Regulatory considerations for biodegradable polymers and biodegradable stents
Fully biodegradable stents are considered a combination device and will require extensive bench testing and preclinical assessment. The following questions will need to be addressed: What is the mechanism of biodegradation? What are the degradation products and what are their biologic activities? How does the proposed biodegradable stent balance the need for mechanical integrity with the ability to degrade over time?

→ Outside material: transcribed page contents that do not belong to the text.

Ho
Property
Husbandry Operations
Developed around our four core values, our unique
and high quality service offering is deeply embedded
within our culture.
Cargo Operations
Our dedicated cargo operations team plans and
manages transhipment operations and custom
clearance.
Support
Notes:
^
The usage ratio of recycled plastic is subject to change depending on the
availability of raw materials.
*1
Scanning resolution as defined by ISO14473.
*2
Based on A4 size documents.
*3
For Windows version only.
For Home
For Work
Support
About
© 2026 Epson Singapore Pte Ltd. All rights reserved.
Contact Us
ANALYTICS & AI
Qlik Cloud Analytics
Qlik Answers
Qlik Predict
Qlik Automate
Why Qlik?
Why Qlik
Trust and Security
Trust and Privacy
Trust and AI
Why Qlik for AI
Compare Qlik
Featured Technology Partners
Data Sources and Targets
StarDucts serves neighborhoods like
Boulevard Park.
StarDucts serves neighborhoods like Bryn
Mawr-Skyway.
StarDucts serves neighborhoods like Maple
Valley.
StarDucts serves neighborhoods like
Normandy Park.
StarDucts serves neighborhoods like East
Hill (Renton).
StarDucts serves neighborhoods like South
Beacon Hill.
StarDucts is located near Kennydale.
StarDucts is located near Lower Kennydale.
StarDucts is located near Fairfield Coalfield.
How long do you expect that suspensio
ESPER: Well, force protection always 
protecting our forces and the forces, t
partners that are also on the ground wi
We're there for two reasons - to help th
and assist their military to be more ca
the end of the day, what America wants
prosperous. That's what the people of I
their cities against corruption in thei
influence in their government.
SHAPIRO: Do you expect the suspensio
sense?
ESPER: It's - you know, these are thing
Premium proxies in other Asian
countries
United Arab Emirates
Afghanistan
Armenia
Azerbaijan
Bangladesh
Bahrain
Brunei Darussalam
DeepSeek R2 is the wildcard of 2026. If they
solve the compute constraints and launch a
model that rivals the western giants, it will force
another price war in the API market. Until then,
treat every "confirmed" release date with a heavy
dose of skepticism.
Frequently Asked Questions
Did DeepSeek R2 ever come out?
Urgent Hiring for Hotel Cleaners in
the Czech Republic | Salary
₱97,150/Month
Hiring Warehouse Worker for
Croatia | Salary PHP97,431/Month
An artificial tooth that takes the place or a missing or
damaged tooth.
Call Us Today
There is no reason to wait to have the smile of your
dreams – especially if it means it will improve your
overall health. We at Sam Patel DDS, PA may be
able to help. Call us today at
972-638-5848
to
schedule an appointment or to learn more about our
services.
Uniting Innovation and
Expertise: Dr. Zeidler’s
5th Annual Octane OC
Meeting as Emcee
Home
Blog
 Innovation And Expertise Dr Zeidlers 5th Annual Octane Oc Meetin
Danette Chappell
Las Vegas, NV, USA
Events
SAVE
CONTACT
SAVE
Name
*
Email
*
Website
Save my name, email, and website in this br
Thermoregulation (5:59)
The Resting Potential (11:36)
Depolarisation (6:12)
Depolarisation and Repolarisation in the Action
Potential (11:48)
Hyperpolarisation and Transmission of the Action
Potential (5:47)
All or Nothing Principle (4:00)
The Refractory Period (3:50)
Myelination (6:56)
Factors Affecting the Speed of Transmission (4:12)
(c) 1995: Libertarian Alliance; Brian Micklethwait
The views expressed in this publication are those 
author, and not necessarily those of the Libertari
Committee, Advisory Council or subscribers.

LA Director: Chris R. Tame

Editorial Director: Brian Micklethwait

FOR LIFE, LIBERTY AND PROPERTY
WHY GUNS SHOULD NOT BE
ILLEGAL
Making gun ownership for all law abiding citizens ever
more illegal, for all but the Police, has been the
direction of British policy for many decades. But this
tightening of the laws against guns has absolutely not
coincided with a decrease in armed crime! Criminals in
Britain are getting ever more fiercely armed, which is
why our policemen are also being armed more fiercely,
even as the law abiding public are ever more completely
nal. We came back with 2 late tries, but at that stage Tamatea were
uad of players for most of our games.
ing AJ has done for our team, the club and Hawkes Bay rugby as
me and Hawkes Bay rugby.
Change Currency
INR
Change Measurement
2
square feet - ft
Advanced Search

Preclinical trials will be similar to those of performed with DES and will have to include long-term follow-up at least 180 days prior to initiation of a feasibility trial and a longer follow-up duration, which will determine the complete degradation of the metal or the polymer. The pre-marketing application will have to include a large clinical experience with ≥2000 patients that will get the device either in registries or randomised clinical trials. The comparative group and the study endpoints must also be determined. While fully biodegradable stents seem to be superior to bare metal stents in terms of efficacy, it is not clear if this will be the case when they are compared to DES.
Conclusion
Following PCI, the injured vessel requires scaffolding; however, there is no consensus on how long this scaffolding is required. The currently available DES have proved their capability to provide permanent scaffolding and prevent in-stent restenosis. However, the permanent polymers used in these stents became the grounds for the long-term safety issues raised. These concerns have led to improvements in DES with the use of biocompatible and biodegradable polymers. The limitations of these polymers, and the fact that all these devices will leave a permanent metallic stent, provided the development thrust of biodegradable stents, which provide only temporary scaffolding. This technology is in its infancy and significant hurdles do lie ahead. Because this technology is in its infancy, for the moment bioabsorbable stents are far from their goal of replacing bare metal or DES.